WORK TO COMPLETE
Could you format every line of the listing below as a Markdown table with the columns Row and Line, numbering each row and leaving out blank lines?

(Stored listing)
▼
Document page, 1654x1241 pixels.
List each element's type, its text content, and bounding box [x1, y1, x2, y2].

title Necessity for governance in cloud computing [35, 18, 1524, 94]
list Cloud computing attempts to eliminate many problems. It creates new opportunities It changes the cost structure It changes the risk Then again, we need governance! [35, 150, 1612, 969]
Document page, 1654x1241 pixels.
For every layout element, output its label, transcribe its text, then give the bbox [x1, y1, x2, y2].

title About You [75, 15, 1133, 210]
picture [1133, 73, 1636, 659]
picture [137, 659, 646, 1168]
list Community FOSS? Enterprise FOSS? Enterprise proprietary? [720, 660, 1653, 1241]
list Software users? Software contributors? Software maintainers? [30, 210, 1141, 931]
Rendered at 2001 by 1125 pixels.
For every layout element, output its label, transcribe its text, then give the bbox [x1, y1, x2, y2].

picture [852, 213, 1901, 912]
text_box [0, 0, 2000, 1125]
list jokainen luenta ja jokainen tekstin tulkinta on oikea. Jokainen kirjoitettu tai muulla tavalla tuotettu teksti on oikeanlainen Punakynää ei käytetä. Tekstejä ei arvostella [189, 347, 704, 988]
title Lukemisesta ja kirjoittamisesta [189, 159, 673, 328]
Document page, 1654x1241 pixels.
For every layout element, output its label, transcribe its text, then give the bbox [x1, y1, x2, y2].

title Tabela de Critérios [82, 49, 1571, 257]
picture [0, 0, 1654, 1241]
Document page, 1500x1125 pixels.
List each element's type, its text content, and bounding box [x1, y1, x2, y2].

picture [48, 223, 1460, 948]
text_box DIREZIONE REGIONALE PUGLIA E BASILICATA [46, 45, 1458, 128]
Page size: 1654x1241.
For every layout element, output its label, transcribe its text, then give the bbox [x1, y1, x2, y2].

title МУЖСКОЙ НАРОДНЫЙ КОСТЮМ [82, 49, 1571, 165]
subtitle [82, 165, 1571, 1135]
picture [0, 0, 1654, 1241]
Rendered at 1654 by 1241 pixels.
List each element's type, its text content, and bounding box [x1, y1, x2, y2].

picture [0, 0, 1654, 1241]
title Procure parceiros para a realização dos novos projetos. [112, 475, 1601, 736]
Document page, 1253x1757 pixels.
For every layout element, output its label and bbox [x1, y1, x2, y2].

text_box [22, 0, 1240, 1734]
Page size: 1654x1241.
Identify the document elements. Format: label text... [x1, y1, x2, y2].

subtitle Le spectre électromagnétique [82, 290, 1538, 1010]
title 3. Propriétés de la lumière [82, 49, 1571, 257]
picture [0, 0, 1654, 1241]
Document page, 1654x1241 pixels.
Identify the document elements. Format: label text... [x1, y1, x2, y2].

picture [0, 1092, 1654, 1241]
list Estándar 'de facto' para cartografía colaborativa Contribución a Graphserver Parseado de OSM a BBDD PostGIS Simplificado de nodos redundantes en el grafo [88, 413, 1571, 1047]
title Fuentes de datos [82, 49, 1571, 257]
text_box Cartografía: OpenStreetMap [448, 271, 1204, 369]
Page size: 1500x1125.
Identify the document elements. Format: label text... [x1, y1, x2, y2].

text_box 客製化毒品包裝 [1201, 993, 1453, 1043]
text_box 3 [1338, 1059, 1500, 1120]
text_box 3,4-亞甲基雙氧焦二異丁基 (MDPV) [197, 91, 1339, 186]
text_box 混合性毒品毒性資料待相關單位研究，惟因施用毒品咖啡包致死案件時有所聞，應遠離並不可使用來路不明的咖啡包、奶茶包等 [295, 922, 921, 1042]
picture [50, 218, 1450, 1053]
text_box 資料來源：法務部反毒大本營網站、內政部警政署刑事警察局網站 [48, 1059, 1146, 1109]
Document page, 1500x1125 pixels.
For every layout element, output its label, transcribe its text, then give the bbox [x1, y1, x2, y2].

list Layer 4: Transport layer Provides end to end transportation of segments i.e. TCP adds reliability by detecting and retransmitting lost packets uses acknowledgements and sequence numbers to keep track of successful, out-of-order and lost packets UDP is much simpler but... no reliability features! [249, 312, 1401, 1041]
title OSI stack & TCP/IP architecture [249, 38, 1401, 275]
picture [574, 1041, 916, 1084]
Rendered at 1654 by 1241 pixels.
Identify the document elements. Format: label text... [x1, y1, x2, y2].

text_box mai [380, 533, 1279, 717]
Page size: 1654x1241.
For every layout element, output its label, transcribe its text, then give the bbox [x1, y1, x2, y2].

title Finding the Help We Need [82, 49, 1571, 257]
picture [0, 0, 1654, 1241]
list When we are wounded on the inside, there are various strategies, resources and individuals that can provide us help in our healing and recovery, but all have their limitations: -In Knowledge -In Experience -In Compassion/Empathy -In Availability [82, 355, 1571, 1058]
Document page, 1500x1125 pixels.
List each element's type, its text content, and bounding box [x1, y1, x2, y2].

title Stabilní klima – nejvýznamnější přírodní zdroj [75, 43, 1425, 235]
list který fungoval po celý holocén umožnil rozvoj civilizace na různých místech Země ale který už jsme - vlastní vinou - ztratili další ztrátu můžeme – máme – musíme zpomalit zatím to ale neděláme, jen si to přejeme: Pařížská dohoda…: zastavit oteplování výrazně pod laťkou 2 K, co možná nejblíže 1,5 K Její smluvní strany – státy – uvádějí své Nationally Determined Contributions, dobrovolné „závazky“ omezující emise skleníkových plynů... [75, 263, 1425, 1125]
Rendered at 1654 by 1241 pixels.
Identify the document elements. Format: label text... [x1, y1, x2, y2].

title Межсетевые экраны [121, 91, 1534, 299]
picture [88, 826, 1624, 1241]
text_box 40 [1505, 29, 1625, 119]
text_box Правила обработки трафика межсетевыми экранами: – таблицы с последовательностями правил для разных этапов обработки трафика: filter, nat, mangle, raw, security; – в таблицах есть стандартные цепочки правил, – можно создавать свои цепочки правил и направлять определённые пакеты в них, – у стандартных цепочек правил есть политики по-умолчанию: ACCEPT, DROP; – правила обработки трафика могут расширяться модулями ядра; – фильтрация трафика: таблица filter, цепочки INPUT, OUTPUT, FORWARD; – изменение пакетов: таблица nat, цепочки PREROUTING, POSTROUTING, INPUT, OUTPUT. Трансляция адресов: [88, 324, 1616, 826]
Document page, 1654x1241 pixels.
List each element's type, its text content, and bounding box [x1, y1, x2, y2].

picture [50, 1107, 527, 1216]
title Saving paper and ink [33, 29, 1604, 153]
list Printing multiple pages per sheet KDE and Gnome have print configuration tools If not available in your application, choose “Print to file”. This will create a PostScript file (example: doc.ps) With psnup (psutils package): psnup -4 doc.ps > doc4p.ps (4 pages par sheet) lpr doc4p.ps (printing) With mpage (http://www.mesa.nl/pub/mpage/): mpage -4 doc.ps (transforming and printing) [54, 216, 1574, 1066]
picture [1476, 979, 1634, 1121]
▲
FINISHED EXERCISE
| Row | Line |
|---|---|
| 1 | Document page, 1654x1241 pixels. |
| 2 | List each element's type, its text content, and bounding box [x1, y1, x2, y2]. |
| 3 | title Necessity for governance in cloud computing [35, 18, 1524, 94] |
| 4 | list Cloud computing attempts to eliminate many problems. It creates new opportunities It changes the cost structure It changes the risk Then again, we need governance! [35, 150, 1612, 969] |
| 5 | Document page, 1654x1241 pixels. |
| 6 | For every layout element, output its label, transcribe its text, then give the bbox [x1, y1, x2, y2]. |
| 7 | title About You [75, 15, 1133, 210] |
| 8 | picture [1133, 73, 1636, 659] |
| 9 | picture [137, 659, 646, 1168] |
| 10 | list Community FOSS? Enterprise FOSS? Enterprise proprietary? [720, 660, 1653, 1241] |
| 11 | list Software users? Software contributors? Software maintainers? [30, 210, 1141, 931] |
| 12 | Rendered at 2001 by 1125 pixels. |
| 13 | For every layout element, output its label, transcribe its text, then give the bbox [x1, y1, x2, y2]. |
| 14 | picture [852, 213, 1901, 912] |
| 15 | text_box [0, 0, 2000, 1125] |
| 16 | list jokainen luenta ja jokainen tekstin tulkinta on oikea. Jokainen kirjoitettu tai muulla tavalla tuotettu teksti on oikeanlainen Punakynää ei käytetä. Tekstejä ei arvostella [189, 347, 704, 988] |
| 17 | title Lukemisesta ja kirjoittamisesta [189, 159, 673, 328] |
| 18 | Document page, 1654x1241 pixels. |
| 19 | For every layout element, output its label, transcribe its text, then give the bbox [x1, y1, x2, y2]. |
| 20 | title Tabela de Critérios [82, 49, 1571, 257] |
| 21 | picture [0, 0, 1654, 1241] |
| 22 | Document page, 1500x1125 pixels. |
| 23 | List each element's type, its text content, and bounding box [x1, y1, x2, y2]. |
| 24 | picture [48, 223, 1460, 948] |
| 25 | text_box DIREZIONE REGIONALE PUGLIA E BASILICATA [46, 45, 1458, 128] |
| 26 | Page size: 1654x1241. |
| 27 | For every layout element, output its label, transcribe its text, then give the bbox [x1, y1, x2, y2]. |
| 28 | title МУЖСКОЙ НАРОДНЫЙ КОСТЮМ [82, 49, 1571, 165] |
| 29 | subtitle [82, 165, 1571, 1135] |
| 30 | picture [0, 0, 1654, 1241] |
| 31 | Rendered at 1654 by 1241 pixels. |
| 32 | List each element's type, its text content, and bounding box [x1, y1, x2, y2]. |
| 33 | picture [0, 0, 1654, 1241] |
| 34 | title Procure parceiros para a realização dos novos projetos. [112, 475, 1601, 736] |
| 35 | Document page, 1253x1757 pixels. |
| 36 | For every layout element, output its label and bbox [x1, y1, x2, y2]. |
| 37 | text_box [22, 0, 1240, 1734] |
| 38 | Page size: 1654x1241. |
| 39 | Identify the document elements. Format: label text... [x1, y1, x2, y2]. |
| 40 | subtitle Le spectre électromagnétique [82, 290, 1538, 1010] |
| 41 | title 3. Propriétés de la lumière [82, 49, 1571, 257] |
| 42 | picture [0, 0, 1654, 1241] |
| 43 | Document page, 1654x1241 pixels. |
| 44 | Identify the document elements. Format: label text... [x1, y1, x2, y2]. |
| 45 | picture [0, 1092, 1654, 1241] |
| 46 | list Estándar 'de facto' para cartografía colaborativa Contribución a Graphserver Parseado de OSM a BBDD PostGIS Simplificado de nodos redundantes en el grafo [88, 413, 1571, 1047] |
| 47 | title Fuentes de datos [82, 49, 1571, 257] |
| 48 | text_box Cartografía: OpenStreetMap [448, 271, 1204, 369] |
| 49 | Page size: 1500x1125. |
| 50 | Identify the document elements. Format: label text... [x1, y1, x2, y2]. |
| 51 | text_box 客製化毒品包裝 [1201, 993, 1453, 1043] |
| 52 | text_box 3 [1338, 1059, 1500, 1120] |
| 53 | text_box 3,4-亞甲基雙氧焦二異丁基 (MDPV) [197, 91, 1339, 186] |
| 54 | text_box 混合性毒品毒性資料待相關單位研究，惟因施用毒品咖啡包致死案件時有所聞，應遠離並不可使用來路不明的咖啡包、奶茶包等 [295, 922, 921, 1042] |
| 55 | picture [50, 218, 1450, 1053] |
| 56 | text_box 資料來源：法務部反毒大本營網站、內政部警政署刑事警察局網站 [48, 1059, 1146, 1109] |
| 57 | Document page, 1500x1125 pixels. |
| 58 | For every layout element, output its label, transcribe its text, then give the bbox [x1, y1, x2, y2]. |
| 59 | list Layer 4: Transport layer Provides end to end transportation of segments i.e. TCP adds reliability by detecting and retransmitting lost packets uses acknowledgements and sequence numbers to keep track of successful, out-of-order and lost packets UDP is much simpler but... no reliability features! [249, 312, 1401, 1041] |
| 60 | title OSI stack & TCP/IP architecture [249, 38, 1401, 275] |
| 61 | picture [574, 1041, 916, 1084] |
| 62 | Rendered at 1654 by 1241 pixels. |
| 63 | Identify the document elements. Format: label text... [x1, y1, x2, y2]. |
| 64 | text_box mai [380, 533, 1279, 717] |
| 65 | Page size: 1654x1241. |
| 66 | For every layout element, output its label, transcribe its text, then give the bbox [x1, y1, x2, y2]. |
| 67 | title Finding the Help We Need [82, 49, 1571, 257] |
| 68 | picture [0, 0, 1654, 1241] |
| 69 | list When we are wounded on the inside, there are various strategies, resources and individuals that can provide us help in our healing and recovery, but all have their limitations: -In Knowledge -In Experience -In Compassion/Empathy -In Availability [82, 355, 1571, 1058] |
| 70 | Document page, 1500x1125 pixels. |
| 71 | List each element's type, its text content, and bounding box [x1, y1, x2, y2]. |
| 72 | title Stabilní klima – nejvýznamnější přírodní zdroj [75, 43, 1425, 235] |
| 73 | list který fungoval po celý holocén umožnil rozvoj civilizace na různých místech Země ale který už jsme - vlastní vinou - ztratili další ztrátu můžeme – máme – musíme zpomalit zatím to ale neděláme, jen si to přejeme: Pařížská dohoda…: zastavit oteplování výrazně pod laťkou 2 K, co možná nejblíže 1,5 K Její smluvní strany – státy – uvádějí své Nationally Determined Contributions, dobrovolné „závazky“ omezující emise skleníkových plynů... [75, 263, 1425, 1125] |
| 74 | Rendered at 1654 by 1241 pixels. |
| 75 | Identify the document elements. Format: label text... [x1, y1, x2, y2]. |
| 76 | title Межсетевые экраны [121, 91, 1534, 299] |
| 77 | picture [88, 826, 1624, 1241] |
| 78 | text_box 40 [1505, 29, 1625, 119] |
| 79 | text_box Правила обработки трафика межсетевыми экранами: – таблицы с последовательностями правил для разных этапов обработки трафика: filter, nat, mangle, raw, security; – в таблицах есть стандартные цепочки правил, – можно создавать свои цепочки правил и направлять определённые пакеты в них, – у стандартных цепочек правил есть политики по-умолчанию: ACCEPT, DROP; – правила обработки трафика могут расширяться модулями ядра; – фильтрация трафика: таблица filter, цепочки INPUT, OUTPUT, FORWARD; – изменение пакетов: таблица nat, цепочки PREROUTING, POSTROUTING, INPUT, OUTPUT. Трансляция адресов: [88, 324, 1616, 826] |
| 80 | Document page, 1654x1241 pixels. |
| 81 | List each element's type, its text content, and bounding box [x1, y1, x2, y2]. |
| 82 | picture [50, 1107, 527, 1216] |
| 83 | title Saving paper and ink [33, 29, 1604, 153] |
| 84 | list Printing multiple pages per sheet KDE and Gnome have print configuration tools If not available in your application, choose “Print to file”. This will create a PostScript file (example: doc.ps) With psnup (psutils package): psnup -4 doc.ps > doc4p.ps (4 pages par sheet) lpr doc4p.ps (printing) With mpage (http://www.mesa.nl/pub/mpage/): mpage -4 doc.ps (transforming and printing) [54, 216, 1574, 1066] |
| 85 | picture [1476, 979, 1634, 1121] |